Chase spent the rest of his life drifting between Arizona and his native California, working numerous low-paying jobs. Later in life, he expressed considerable remorse for betting on baseball. He lived with his sister in Williams, California and died in a Colusa, California hospital at the age of 64.

Chase defensively

In his day, Hal Chase was almost universally considered one of the best fielders in the game — not just at first base, but at any position, even compared to catchers and middle infielders. In his Historical Baseball Abstract, Bill James quotes a poem entitled "You Can't Escape 'Em":
Sometimes a raw recruit in spring is not a pitching find;
He has not Walter Johnson's wing, nor Matty's wonderous mind.
He does not act like Harold Chase upon the fielding job,
But you may find in such a case, he hits like Tyrus Cobb.

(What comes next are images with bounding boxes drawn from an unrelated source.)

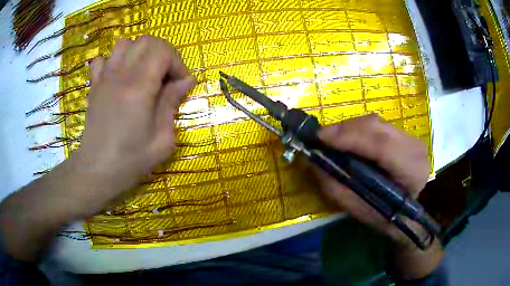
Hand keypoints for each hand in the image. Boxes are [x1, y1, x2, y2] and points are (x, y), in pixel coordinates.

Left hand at [73, 36, 195, 213]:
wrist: (97, 170)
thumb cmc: (130, 160)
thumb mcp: (162, 140)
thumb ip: (172, 104)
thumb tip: (186, 81)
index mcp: (139, 88)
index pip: (163, 51)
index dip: (178, 63)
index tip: (181, 84)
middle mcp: (120, 76)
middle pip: (146, 41)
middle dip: (163, 53)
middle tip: (166, 76)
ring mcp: (104, 78)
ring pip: (125, 44)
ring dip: (140, 53)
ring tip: (144, 72)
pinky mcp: (94, 85)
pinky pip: (103, 59)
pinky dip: (114, 61)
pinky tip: (119, 77)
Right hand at [316, 114, 442, 278]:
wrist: (411, 213)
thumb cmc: (387, 217)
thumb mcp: (360, 211)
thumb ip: (338, 188)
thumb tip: (314, 164)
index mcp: (411, 171)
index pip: (381, 146)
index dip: (349, 138)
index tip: (320, 138)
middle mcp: (414, 148)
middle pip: (376, 126)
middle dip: (344, 129)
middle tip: (320, 138)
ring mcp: (410, 138)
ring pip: (375, 122)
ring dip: (349, 128)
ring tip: (330, 138)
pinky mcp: (403, 134)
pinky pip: (377, 125)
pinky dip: (358, 129)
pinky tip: (347, 138)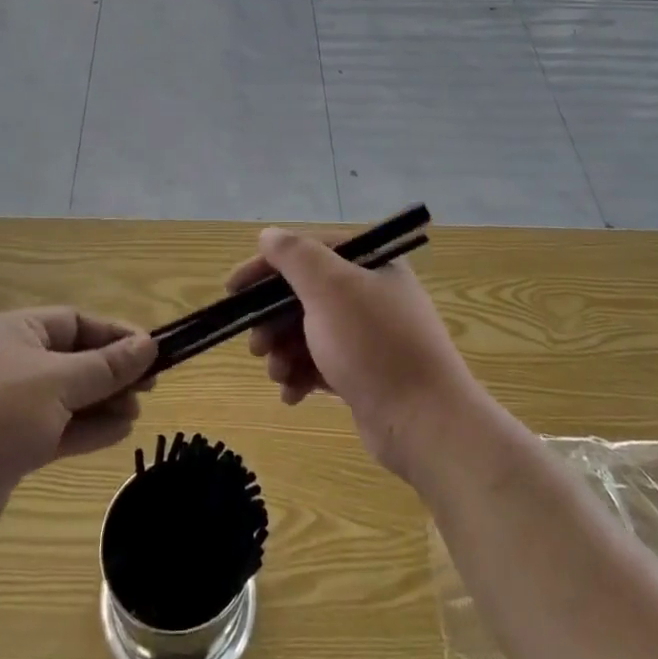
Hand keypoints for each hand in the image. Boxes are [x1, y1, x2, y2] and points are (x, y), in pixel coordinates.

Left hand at [0, 309, 155, 553]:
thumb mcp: (59, 382)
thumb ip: (107, 366)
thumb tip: (149, 345)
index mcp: (16, 331)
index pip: (76, 322)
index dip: (115, 334)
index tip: (153, 350)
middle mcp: (13, 362)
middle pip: (74, 359)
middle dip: (112, 371)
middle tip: (151, 385)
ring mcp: (10, 406)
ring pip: (68, 396)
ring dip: (104, 402)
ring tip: (138, 411)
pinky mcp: (11, 445)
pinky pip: (58, 428)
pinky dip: (87, 429)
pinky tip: (120, 433)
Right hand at [235, 228, 481, 478]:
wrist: (425, 423)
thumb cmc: (373, 345)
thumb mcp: (330, 289)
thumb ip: (295, 256)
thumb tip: (268, 235)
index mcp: (370, 264)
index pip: (308, 252)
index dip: (266, 267)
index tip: (232, 290)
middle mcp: (371, 293)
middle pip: (304, 295)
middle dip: (273, 320)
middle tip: (256, 346)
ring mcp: (370, 336)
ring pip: (309, 331)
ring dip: (284, 351)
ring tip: (278, 374)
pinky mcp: (366, 373)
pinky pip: (321, 363)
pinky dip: (302, 375)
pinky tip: (292, 394)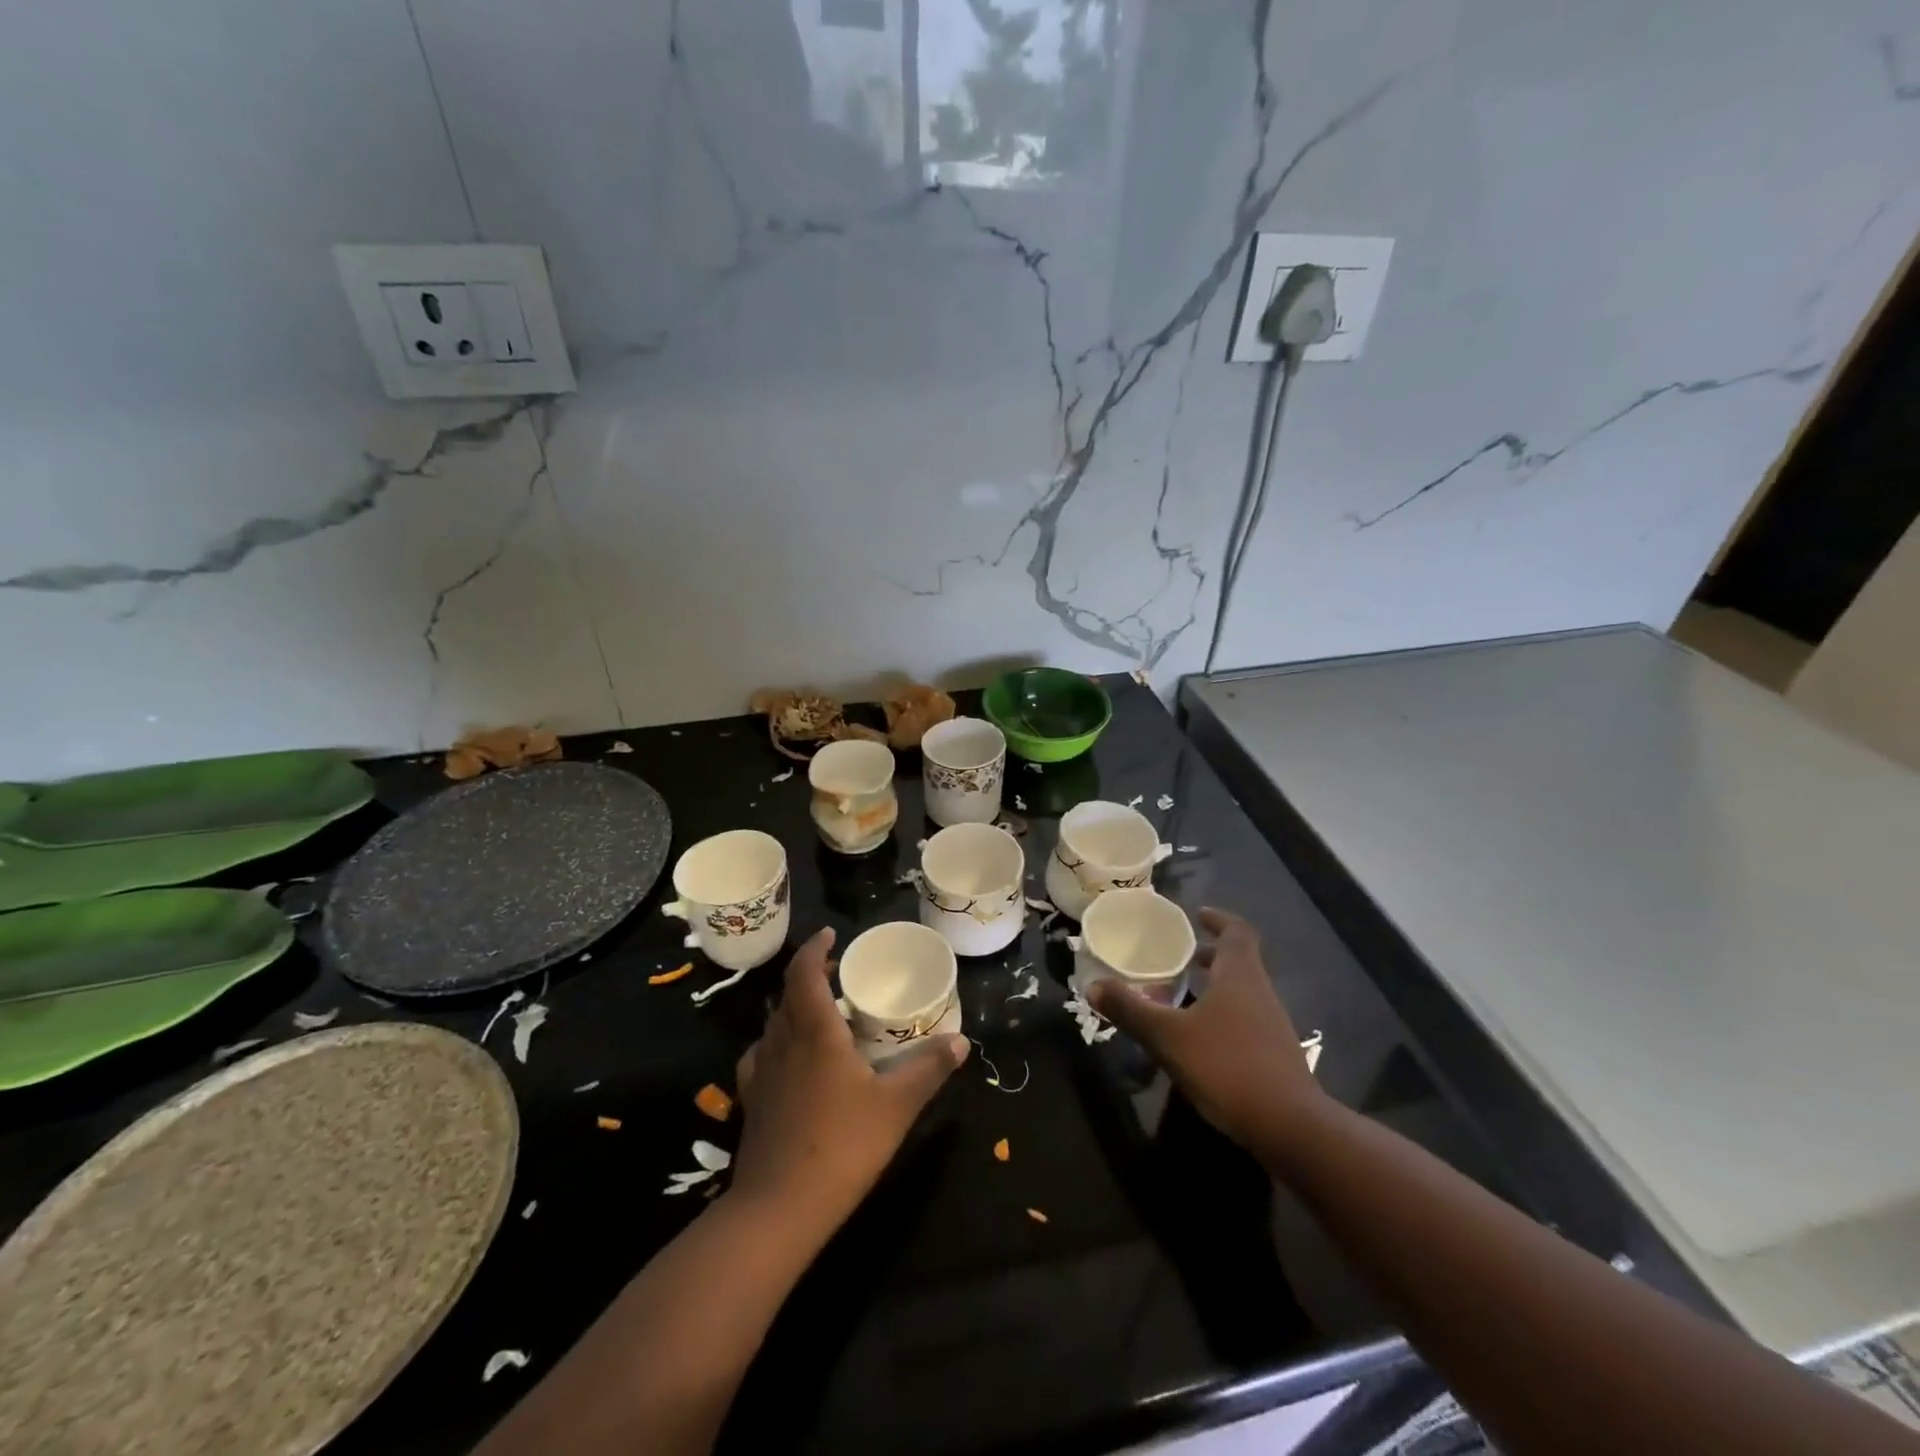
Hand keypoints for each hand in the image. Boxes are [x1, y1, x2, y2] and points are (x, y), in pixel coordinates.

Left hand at [729, 928, 968, 1234]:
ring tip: (822, 1014)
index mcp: (815, 1031)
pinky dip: (778, 1043)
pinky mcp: (750, 1100)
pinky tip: (791, 1061)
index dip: (816, 948)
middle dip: (811, 976)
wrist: (777, 1209)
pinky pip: (762, 1054)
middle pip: (788, 993)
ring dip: (794, 1008)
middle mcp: (782, 1041)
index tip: (832, 935)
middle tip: (838, 975)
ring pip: (774, 1023)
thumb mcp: (897, 1105)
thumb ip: (930, 1069)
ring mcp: (760, 1071)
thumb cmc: (842, 1145)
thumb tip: (962, 1042)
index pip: (804, 972)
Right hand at [1087, 908, 1325, 1161]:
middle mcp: (1260, 992)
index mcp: (1240, 975)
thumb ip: (1131, 1010)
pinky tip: (1198, 1036)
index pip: (1237, 931)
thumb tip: (1092, 985)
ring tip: (1180, 994)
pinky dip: (1221, 1014)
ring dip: (1214, 985)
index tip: (1196, 915)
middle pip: (1239, 960)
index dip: (1218, 919)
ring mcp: (1272, 1025)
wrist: (1290, 1128)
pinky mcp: (1274, 1054)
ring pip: (1241, 991)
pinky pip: (1245, 1019)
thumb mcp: (1169, 1037)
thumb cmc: (1228, 1066)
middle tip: (1177, 956)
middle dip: (1209, 955)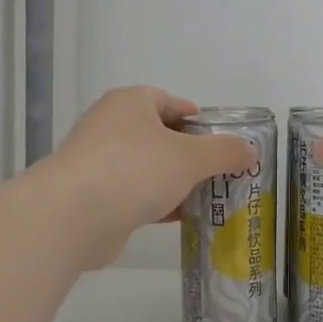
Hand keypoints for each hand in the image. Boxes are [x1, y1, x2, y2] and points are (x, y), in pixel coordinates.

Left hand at [38, 88, 256, 267]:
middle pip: (163, 136)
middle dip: (193, 156)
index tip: (224, 144)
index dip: (201, 122)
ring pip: (150, 168)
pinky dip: (159, 203)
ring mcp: (100, 162)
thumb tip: (250, 149)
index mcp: (131, 103)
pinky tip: (183, 218)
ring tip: (211, 198)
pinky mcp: (95, 195)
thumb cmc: (135, 170)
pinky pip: (136, 193)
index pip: (173, 103)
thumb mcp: (190, 157)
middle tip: (223, 174)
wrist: (72, 217)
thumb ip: (224, 152)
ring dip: (177, 182)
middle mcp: (112, 125)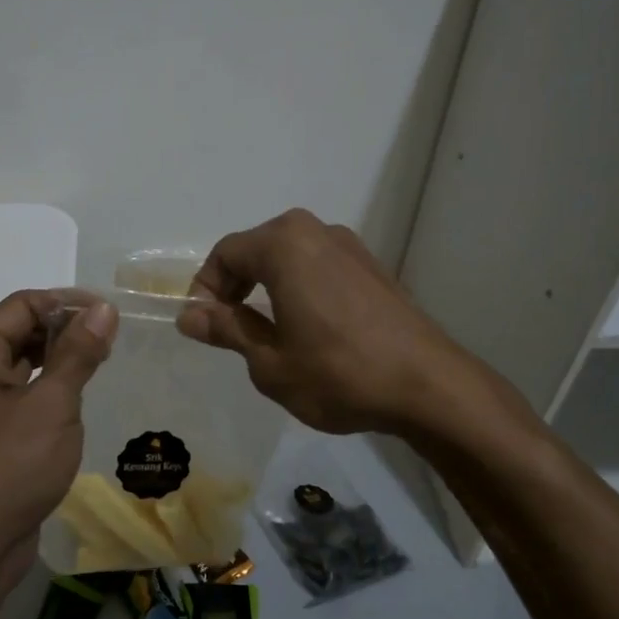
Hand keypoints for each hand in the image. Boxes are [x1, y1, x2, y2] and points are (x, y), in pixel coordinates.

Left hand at [0, 289, 117, 580]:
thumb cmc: (10, 467)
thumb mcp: (52, 404)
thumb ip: (78, 352)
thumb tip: (103, 308)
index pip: (24, 304)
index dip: (69, 303)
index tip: (112, 315)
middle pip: (19, 328)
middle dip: (66, 330)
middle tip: (112, 341)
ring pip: (21, 360)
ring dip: (60, 358)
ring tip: (102, 363)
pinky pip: (18, 390)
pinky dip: (47, 386)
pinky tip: (78, 396)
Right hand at [176, 210, 489, 437]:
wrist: (429, 386)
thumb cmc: (338, 374)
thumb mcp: (269, 361)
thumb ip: (227, 329)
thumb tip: (189, 315)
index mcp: (284, 244)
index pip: (226, 254)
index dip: (205, 289)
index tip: (201, 327)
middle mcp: (316, 232)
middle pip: (257, 249)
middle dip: (235, 286)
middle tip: (228, 331)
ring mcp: (350, 247)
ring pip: (290, 258)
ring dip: (267, 287)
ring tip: (266, 333)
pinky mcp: (372, 267)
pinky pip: (319, 267)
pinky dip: (299, 289)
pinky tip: (307, 329)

Douglas Dewey and Nicholas Acocella's book on Chase, The Black Prince Of Baseball, talks about Chase's defensive abilities at length. He apparently made many spectacular plays that burnished his reputation as a glove wizard, but also committed 402 errors at first in just ten seasons, making his career fielding average only.980, four points below average for the period.
A more recent work by Bill James, Win Shares, suggested Chase was only a C-grade defensive player at first base. According to analyst Sean Smith of Baseball-Reference.com, Chase was below average defensively, costing his teams 65 runs versus an average first baseman.